§ Exercise directions: Copy out every one of the rows below word for word, with no changes.

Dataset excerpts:
|---|

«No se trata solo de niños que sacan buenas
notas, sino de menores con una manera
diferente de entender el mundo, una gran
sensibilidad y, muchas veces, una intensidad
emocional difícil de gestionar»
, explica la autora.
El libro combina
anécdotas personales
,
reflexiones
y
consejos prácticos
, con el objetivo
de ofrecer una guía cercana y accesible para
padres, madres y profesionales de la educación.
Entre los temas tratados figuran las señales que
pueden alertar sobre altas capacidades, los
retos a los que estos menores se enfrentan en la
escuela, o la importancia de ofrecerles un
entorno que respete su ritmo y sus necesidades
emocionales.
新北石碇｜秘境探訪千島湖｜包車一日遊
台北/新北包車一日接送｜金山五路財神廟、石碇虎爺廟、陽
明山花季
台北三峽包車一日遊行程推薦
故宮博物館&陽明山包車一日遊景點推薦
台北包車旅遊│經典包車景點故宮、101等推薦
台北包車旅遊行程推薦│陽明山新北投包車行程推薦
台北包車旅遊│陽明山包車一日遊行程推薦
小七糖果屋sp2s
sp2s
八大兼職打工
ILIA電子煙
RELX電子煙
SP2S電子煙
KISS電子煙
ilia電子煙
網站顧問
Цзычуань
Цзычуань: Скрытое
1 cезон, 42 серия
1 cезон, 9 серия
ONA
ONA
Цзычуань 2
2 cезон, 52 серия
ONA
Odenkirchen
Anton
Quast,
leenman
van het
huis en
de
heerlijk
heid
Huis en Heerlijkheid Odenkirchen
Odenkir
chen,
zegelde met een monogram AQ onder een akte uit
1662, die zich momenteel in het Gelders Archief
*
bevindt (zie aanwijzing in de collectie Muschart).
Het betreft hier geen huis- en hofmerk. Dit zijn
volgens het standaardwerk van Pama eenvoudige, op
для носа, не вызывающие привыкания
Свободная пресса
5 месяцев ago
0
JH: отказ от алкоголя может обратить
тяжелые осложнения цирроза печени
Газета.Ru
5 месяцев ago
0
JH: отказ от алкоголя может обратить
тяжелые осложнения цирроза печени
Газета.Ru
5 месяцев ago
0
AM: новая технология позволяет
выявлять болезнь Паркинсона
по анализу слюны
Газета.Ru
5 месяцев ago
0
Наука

|---|

§ Solution for this problem:
«No se trata solo de niños que sacan buenas
notas, sino de menores con una manera
diferente de entender el mundo, una gran
sensibilidad y, muchas veces, una intensidad
emocional difícil de gestionar»
, explica la autora.
El libro combina
anécdotas personales
,
reflexiones
y
consejos prácticos
, con el objetivo
de ofrecer una guía cercana y accesible para
padres, madres y profesionales de la educación.
Entre los temas tratados figuran las señales que
pueden alertar sobre altas capacidades, los
retos a los que estos menores se enfrentan en la
escuela, o la importancia de ofrecerles un
entorno que respete su ritmo y sus necesidades
emocionales.
新北石碇｜秘境探訪千島湖｜包車一日遊
台北/新北包車一日接送｜金山五路財神廟、石碇虎爺廟、陽
明山花季
台北三峽包車一日遊行程推薦
故宮博物館&陽明山包車一日遊景點推薦
台北包車旅遊│經典包車景點故宮、101等推薦
台北包車旅遊行程推薦│陽明山新北投包車行程推薦
台北包車旅遊│陽明山包車一日遊行程推薦
小七糖果屋sp2s
sp2s
八大兼職打工
ILIA電子煙
RELX電子煙
SP2S電子煙
KISS電子煙
ilia電子煙
網站顧問
Цзычуань
Цзычуань: Скрытое
1 cезон, 42 серия
1 cезон, 9 серия
ONA
ONA
Цзычуань 2
2 cезон, 52 серия
ONA
Odenkirchen
Anton
Quast,
leenman
van het
huis en
de
heerlijk
heid
Huis en Heerlijkheid Odenkirchen
Odenkir
chen,
zegelde met een monogram AQ onder een akte uit
1662, die zich momenteel in het Gelders Archief
*
bevindt (zie aanwijzing in de collectie Muschart).
Het betreft hier geen huis- en hofmerk. Dit zijn
volgens het standaardwerk van Pama eenvoudige, op
для носа, не вызывающие привыкания
Свободная пресса
5 месяцев ago
0
JH: отказ от алкоголя может обратить
тяжелые осложнения цирроза печени
Газета.Ru
5 месяцев ago
0
JH: отказ от алкоголя может обратить
тяжелые осложнения цирроза печени
Газета.Ru
5 месяцев ago
0
AM: новая технология позволяет
выявлять болезнь Паркинсона
по анализу слюны
Газета.Ru
5 месяцев ago
0
Наука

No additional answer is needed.